> **Supplied text**:
┌──

5. Before the Family Court, in M.O.P.No.102 of 2001 filed by the wife, she examined herself as P.W.1 and two other witnesses were examined as P.Ws.2 and 3 and Exs. P1 to P50 were marked. The husband examined himself as R.W.1, but no document was marked. In M.O.P.No.49 of 2002 filed by the husband, he examined himself as P.W.1 and two other witnesses were examined as P.Ws.2 and 3. The marriage invitation of the appellant and respondent was marked as Ex.P-1. The wife examined herself as R.W.1 and Exs.R-1 to R-11 were marked by the wife.
6. The Family Court on appreciation of the oral and documentary evidence in both the petitions concluded that the appellant-husband has miserably failed to prove that the respondent-wife subjected him to cruelty and voluntarily deserted him from the matrimonial home and thereby, the Family Court dismissed the petition filed by the husband for dissolution of marriage. Ultimately, the petition filed by the wife for restitution of conjugal rights, was allowed by the Family Court. Challenging the aforesaid orders, the husband has filed the above Appeals.
7. Learned counsel appearing for the appellant-husband submitted that the Family Court has not considered the fact that the appellant is aged about 68 years and retired from service of the Fire Service Department. He is now in receipt of pension and he is virtually immobile and living at Crushpet, Wellington at Nilgiris. The appellant cannot sit continuously for more than few minutes due to his ailment. The appellant needs help and assistance of others even to get up and requires two persons to travel outside his abode. Moreover, he is spending most of the pension amount for his daily treatment. It is further contended by the learned counsel for the appellant-husband that the respondent-wife is aged about 64 years and she had also retired from service of the Union Territory of Pondicherry and is also receiving pension. Learned counsel for the appellant-husband further submitted that the respondent/wife lived with the appellant-husband only for ten days after marriage and she left the matrimonial home without any just or sufficient cause. The appellant and the respondent are residing separately for the past 29 years. Therefore, the matrimonial relationship between the appellant and the respondent has irretrievably broken down beyond repair. Therefore, the appellant is only intending to peacefully spend the rest of his life without being harassed by the respondent.

└──

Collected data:
┌──

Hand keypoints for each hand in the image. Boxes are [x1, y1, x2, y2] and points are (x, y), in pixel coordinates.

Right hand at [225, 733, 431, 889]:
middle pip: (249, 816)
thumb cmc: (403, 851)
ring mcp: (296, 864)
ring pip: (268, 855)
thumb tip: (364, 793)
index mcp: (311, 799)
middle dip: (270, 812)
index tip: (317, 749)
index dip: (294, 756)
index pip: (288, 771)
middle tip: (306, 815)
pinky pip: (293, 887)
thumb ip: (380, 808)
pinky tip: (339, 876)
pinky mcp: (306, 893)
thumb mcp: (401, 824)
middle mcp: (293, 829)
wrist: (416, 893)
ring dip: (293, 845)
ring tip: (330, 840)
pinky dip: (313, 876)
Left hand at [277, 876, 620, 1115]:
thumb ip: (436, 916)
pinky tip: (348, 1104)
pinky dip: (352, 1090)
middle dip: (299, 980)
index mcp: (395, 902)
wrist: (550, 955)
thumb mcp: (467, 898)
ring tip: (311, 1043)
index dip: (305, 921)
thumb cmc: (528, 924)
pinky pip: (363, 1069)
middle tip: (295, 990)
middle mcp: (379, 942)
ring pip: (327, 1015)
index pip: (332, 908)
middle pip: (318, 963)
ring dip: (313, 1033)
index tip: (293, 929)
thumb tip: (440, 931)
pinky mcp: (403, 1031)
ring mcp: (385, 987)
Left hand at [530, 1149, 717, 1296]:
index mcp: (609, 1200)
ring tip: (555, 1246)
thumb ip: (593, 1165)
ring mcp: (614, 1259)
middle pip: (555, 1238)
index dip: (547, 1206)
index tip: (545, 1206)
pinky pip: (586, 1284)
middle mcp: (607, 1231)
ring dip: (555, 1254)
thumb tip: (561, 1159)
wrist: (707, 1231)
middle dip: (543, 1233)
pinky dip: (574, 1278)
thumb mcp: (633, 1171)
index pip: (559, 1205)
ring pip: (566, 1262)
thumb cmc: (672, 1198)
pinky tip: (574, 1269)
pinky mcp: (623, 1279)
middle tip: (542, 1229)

└──
┌──

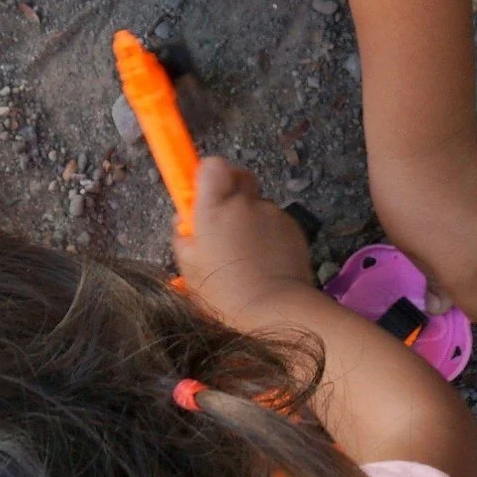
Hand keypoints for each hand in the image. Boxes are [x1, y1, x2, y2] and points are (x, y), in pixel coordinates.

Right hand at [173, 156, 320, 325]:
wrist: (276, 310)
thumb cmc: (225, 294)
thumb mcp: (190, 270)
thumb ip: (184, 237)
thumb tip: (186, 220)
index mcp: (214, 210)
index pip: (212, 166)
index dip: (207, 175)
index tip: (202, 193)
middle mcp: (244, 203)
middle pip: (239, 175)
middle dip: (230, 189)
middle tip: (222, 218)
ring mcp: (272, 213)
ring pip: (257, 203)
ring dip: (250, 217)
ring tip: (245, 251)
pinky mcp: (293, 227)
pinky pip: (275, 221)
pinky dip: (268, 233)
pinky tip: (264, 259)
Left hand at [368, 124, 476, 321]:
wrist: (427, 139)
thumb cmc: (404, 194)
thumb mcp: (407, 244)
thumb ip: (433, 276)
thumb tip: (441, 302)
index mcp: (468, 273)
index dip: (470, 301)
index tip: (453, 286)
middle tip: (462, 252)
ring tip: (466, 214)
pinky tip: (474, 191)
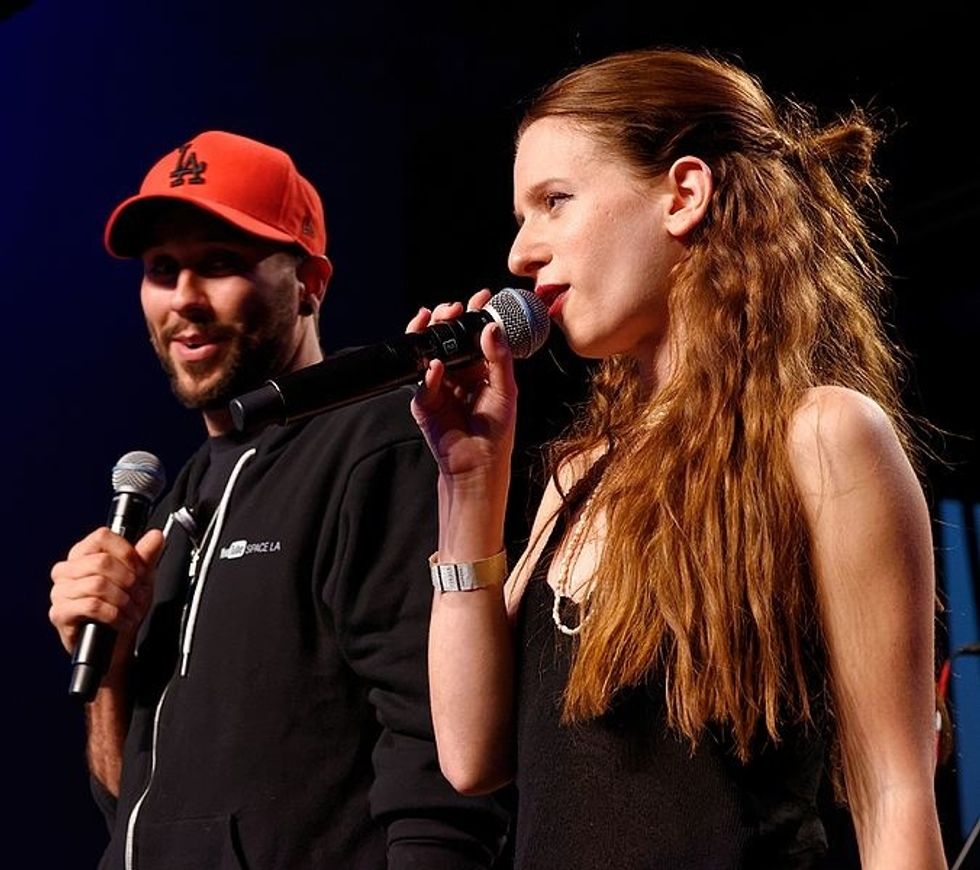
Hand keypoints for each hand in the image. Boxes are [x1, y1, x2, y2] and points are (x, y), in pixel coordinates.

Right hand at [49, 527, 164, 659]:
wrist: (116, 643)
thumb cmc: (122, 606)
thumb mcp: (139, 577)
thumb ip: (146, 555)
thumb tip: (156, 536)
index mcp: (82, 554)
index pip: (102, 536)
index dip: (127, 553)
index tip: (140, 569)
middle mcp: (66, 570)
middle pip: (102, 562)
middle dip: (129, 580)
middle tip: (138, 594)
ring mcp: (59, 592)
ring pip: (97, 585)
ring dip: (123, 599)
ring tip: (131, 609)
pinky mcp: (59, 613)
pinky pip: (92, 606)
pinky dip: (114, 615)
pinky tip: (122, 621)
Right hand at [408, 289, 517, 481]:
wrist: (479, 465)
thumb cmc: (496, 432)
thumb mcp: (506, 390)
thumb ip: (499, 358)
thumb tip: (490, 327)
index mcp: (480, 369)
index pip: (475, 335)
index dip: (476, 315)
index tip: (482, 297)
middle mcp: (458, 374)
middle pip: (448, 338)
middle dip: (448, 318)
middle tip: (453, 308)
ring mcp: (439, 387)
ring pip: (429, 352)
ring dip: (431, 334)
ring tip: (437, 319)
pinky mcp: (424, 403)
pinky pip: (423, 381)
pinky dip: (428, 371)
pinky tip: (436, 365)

└──
┌──

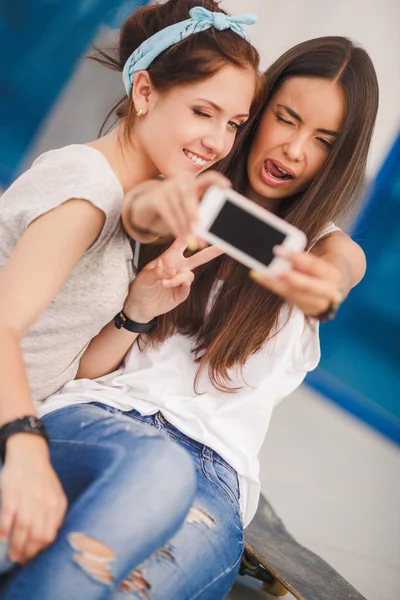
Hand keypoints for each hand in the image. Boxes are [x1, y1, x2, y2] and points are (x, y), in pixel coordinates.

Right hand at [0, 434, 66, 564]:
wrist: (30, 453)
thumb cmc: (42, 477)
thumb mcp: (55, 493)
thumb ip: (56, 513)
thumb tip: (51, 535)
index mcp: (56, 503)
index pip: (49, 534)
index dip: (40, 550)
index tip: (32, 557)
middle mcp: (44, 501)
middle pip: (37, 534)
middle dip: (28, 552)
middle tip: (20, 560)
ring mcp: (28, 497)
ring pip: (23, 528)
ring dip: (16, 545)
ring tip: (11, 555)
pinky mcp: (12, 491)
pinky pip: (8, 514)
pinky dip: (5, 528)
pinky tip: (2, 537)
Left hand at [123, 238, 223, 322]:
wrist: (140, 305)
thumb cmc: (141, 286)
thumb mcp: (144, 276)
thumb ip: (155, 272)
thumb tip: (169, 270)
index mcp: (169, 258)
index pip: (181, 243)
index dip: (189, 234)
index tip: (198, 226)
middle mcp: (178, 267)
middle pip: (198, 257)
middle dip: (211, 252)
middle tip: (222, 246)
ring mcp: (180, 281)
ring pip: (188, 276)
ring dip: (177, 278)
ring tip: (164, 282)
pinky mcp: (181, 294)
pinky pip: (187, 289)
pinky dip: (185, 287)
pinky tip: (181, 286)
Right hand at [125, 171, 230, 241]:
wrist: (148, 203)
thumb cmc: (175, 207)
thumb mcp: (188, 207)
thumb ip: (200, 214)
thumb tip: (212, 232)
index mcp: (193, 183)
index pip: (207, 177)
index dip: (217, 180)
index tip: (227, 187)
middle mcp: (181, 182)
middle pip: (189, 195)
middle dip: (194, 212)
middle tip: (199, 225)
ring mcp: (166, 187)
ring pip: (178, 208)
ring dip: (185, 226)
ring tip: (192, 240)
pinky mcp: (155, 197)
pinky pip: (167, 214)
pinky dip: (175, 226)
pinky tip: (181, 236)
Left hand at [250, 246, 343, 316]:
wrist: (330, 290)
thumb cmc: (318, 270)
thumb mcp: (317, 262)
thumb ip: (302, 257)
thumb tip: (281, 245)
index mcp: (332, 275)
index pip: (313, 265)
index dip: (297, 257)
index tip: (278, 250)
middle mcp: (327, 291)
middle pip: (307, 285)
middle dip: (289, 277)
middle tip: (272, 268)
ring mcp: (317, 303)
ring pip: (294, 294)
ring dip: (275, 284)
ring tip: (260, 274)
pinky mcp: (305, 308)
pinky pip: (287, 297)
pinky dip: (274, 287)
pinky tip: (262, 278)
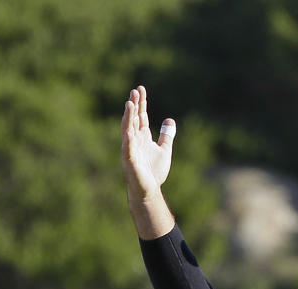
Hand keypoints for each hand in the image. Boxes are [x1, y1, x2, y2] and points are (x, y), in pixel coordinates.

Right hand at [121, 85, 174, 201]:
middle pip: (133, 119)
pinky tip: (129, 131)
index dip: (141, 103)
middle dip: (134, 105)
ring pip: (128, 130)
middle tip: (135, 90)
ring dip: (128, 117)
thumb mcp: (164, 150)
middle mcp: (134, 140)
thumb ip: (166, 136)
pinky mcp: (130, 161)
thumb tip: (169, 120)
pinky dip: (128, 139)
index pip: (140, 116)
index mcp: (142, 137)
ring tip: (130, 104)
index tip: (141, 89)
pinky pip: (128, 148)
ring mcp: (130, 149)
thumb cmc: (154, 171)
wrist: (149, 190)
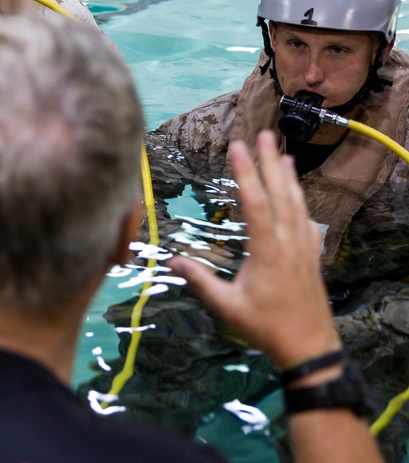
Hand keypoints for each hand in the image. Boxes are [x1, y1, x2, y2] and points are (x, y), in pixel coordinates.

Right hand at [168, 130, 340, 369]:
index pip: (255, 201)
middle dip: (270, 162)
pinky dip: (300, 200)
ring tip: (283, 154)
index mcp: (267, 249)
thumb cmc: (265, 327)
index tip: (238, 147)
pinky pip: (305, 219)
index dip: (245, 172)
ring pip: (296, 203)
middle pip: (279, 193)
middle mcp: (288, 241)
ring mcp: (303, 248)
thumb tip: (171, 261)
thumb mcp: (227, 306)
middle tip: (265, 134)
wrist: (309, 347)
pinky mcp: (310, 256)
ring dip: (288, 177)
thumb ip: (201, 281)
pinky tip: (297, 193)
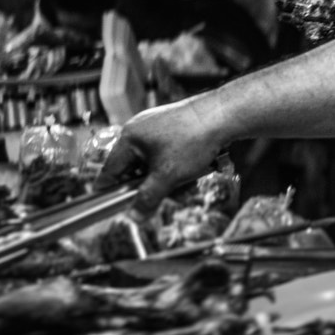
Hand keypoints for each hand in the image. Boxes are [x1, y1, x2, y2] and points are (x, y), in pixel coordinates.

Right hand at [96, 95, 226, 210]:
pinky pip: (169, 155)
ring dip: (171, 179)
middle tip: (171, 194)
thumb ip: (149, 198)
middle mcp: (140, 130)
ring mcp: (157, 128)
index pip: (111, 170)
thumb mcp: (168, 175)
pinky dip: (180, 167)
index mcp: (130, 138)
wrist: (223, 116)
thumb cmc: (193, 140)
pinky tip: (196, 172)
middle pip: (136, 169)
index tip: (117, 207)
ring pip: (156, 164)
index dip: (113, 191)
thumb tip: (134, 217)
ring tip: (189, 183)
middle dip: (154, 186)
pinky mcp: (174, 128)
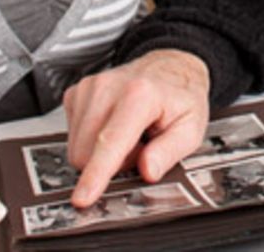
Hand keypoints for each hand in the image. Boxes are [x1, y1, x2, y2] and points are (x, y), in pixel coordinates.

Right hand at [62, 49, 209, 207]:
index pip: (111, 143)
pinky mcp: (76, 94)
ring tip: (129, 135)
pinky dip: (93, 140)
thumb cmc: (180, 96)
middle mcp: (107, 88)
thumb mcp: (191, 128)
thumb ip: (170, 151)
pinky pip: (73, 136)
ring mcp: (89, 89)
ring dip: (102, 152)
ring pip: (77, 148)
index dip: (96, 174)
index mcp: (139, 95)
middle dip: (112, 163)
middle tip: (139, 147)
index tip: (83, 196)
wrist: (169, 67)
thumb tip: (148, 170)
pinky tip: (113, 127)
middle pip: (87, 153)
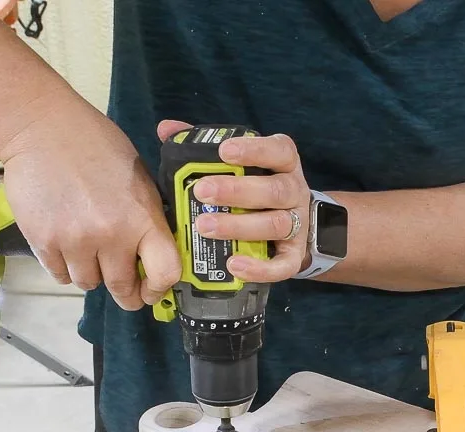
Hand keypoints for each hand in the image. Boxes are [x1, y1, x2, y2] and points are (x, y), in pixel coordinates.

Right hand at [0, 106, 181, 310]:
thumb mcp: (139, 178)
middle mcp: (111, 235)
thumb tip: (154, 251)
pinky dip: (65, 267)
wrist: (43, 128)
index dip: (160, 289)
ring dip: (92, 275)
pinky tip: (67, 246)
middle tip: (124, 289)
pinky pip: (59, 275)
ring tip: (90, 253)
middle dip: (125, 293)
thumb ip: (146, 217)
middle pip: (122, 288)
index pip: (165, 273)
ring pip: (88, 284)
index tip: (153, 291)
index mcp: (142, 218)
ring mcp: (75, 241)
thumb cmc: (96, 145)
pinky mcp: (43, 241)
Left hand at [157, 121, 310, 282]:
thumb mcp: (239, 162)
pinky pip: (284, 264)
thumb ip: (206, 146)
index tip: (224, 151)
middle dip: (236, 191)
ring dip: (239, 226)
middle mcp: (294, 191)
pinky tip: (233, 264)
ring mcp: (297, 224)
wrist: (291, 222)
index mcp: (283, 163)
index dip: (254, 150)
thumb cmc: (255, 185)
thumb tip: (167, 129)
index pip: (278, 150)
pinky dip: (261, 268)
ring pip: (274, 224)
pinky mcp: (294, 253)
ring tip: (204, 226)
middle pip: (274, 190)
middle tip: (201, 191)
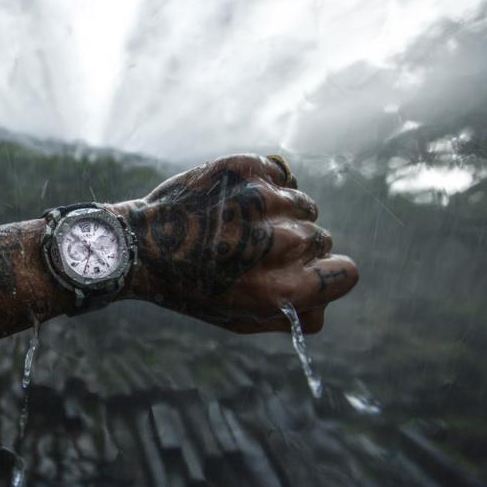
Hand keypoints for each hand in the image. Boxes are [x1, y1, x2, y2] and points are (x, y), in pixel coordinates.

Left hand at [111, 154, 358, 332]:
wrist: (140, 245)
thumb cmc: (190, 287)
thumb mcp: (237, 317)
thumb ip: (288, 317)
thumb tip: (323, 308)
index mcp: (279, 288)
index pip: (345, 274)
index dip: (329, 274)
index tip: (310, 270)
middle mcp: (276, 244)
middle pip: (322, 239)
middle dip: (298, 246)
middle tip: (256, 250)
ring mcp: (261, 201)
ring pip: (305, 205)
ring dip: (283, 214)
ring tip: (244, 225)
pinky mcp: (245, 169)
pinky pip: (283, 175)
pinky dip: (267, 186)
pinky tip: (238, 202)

└──

> **Work task 1**: In the court excerpt, how long have the appellant and the respondent been living separately?
> **Work task 2**: List every place name mentioned in the court excerpt.
> **Work task 3**: Resume the court excerpt after its final sentence.

> **Result 1**: For the past 29 years.

> **Result 2**: Crushpet, Wellington, Nilgiris, Union Territory of Pondicherry

> **Result 3**:
8. The learned counsel for the appellant would further contend that the respondent-wife had gone to the extent of lodging complaint against him with his superior officer and on the basis of such complaint, he was called over wireless to appear before him. This message was received by all the Fire Stations, whereby, he was humiliated in the midst of his colleagues. Thus, it is the stand of the appellant-husband that the respondent-wife has caused mental cruelty to him, and therefore, it is practically impossible for him to live with her. In support of his submissions, learned counsel for the appellant-husband relied on the decisions of the Supreme Court in the case of (Naveen Kohli Vs. Neelu Kohli) reported in 2006 (4) SCC 558 and submitted that in the given facts and circumstances, refusing to grant a decree of divorce to the appellant-husband, would be disastrous to both of them and after undergoing mental and physical agony for the past 29 years, the appellant-husband could not continue to live with the same agony for the remaining short period of his life.
9. As regards the maintainability of the Original Petition filed under the French Code, the learned counsel for the appellant relied on the decision of the Honourable Supreme Court in (Mig Cricket Club Vs. Abhinav Sahakar Education Society) reported in 2011 (9) SCC 97 to contend that quoting wrong provision of law will not disentitle a litigant from getting relief, if such relief can be granted otherwise by the Court on merits under any other law. Therefore, the learned counsel for the appellant-husband sought for allowing the appeals.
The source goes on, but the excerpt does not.